= Osselet =

Veterinary condition in horses

Osselet is arthritis in the fetlock joint of a horse, caused by trauma.
Osselets usually occur in the front legs of the horse, because there is more strain and concussion on the fetlock there than in the hind legs. The arthritis will occur at the joint between the cannon bone and large pastern bone, at the front of the fetlock.

==Definition==
Osselets refers to the inflammation of the connective tissue that is around the cannon bone and the fetlock joint. Inflammation can involve arthritis and can become a degenerative joint disease. The condition is a job risk for young thoroughbreds and is usually caused by stress and due to the trauma of repeated hard training in young horses.
The first thing that appears on a horse with osselets is a swelling in the front part of the fetlock joint, there may be synovial strains on the sides of the joint. It is painful for the horse to flex the joint and usually causes lameness.

==Fetlock joint==
Definition

Fetlock is the common name for the metacarpophalangeal and metatarsophalangeal joints of horses, is a rotatory joint that can exhibit the greatest range of motion of any equine joint.
The fetlock joint is formed between the large metacarpal or metatarsal bone (in the forelimb and hindlimb) and the proximal sesamoid bones.

Relation with osselet

Osselets is caused by stress on the fetlock, which results in a stretching of the joint capsule.
If the inflammation damages the cartilage of the joint, swelling in that area can become chronic and permanent. The joint capsule can also thicken.

==Causes and effects==
Osselets is caused by stress on the fetlock, which results in a stretching of the joint capsule. The early stage is called green osselets, and is characterized by a hot, soft swelling at the fetlock.
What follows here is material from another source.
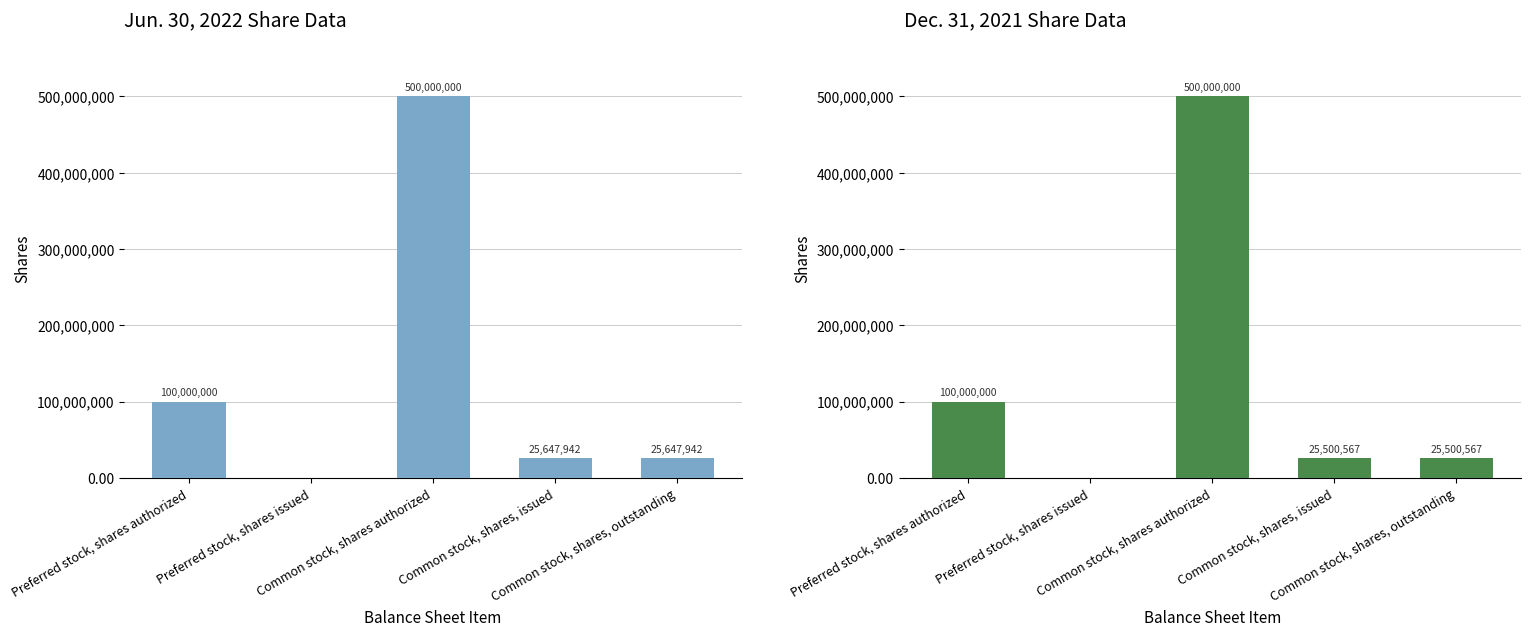

What is the sum of the Jun. 30, 2022 values at Preferred stock, shares issued and Common stock, shares, issued?

25647942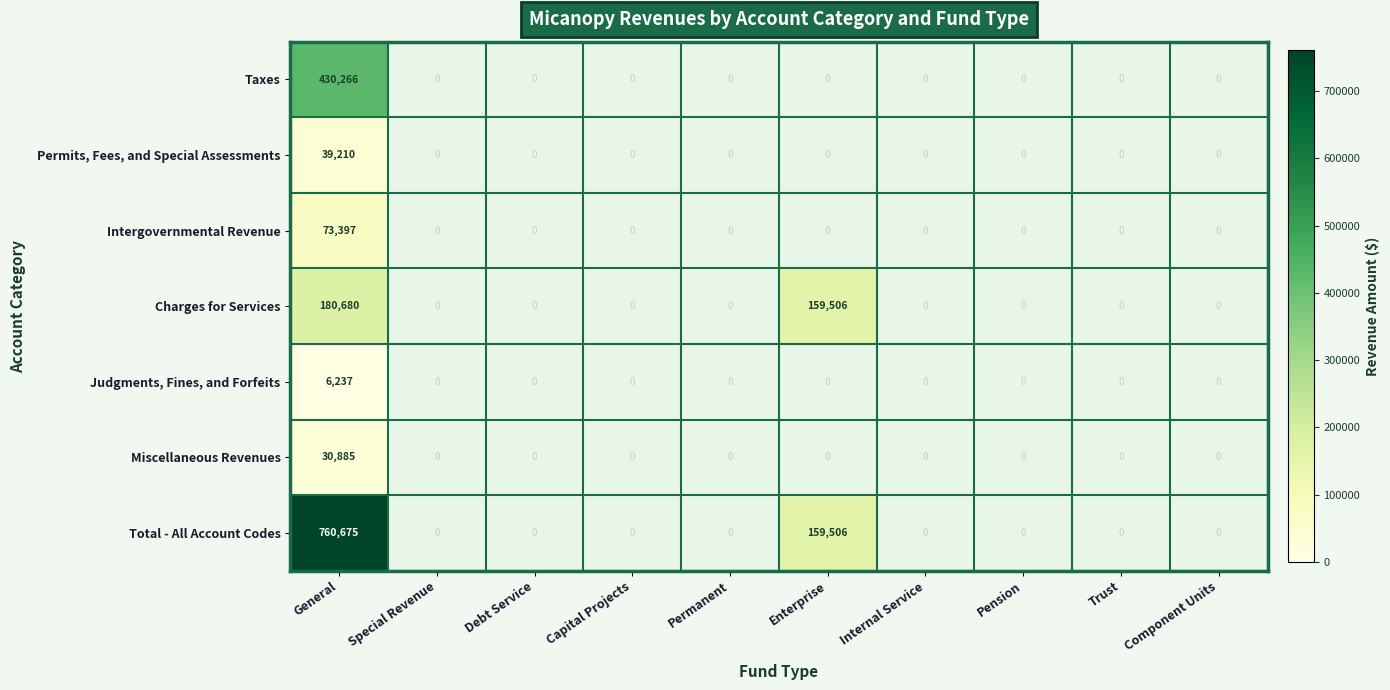

What is the difference between the second highest and second lowest values in the Charges for Services series?

159506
If inflammation damages the cartilage of the joint, the swelling may become chronic and permanent.
Eventually, the bones of the joint will become involved, causing arthritis, pain, stiffness, and periostitis (new bone growth). The fibers of the joint capsule will also increase in size. The long pastern bone may also eventually chip at its front edge, which will leave bone fragments in the joint.

Horses with short, upright pasterns are predisposed to develop osselets, as this conformation promotes concussion of the fetlock joint.

Other contributors to the horse contracting the osselets include uneven tensions in the fetlock joint (usually due to poor or unbalanced footwear), irregular terrain and hasty conditioning. The latter often causes muscle fatigue and does not protect the horse's joints from tripping or "bad steps" while working.<refname=Briggs/>

==Diagnosis==
The horse will suffer pain in flexion, or when the animal presses on the affected front of the fetlock, it is indicative of osselets, as is the short and short march that is the result of when both frontal fetlocks are involved. (Shoulder problems can also cause a horse to move that way, so watch carefully.) The heat and swelling around the fetlock will be obvious when a horse has osselets.

==Treatment==
When it first appears, it can be cured with rest, which is very important for treatment. To relieve inflammation, it is advisable to apply cold compresses for several days. Anti-inflammatory medications administered orally or by injection may also be used. Another treatment would be to inject corticosteroids into the joint. However, if this kind of medication is used while the horse continues its continuous training or racing, they will inevitably lead to the destruction of joint surfaces.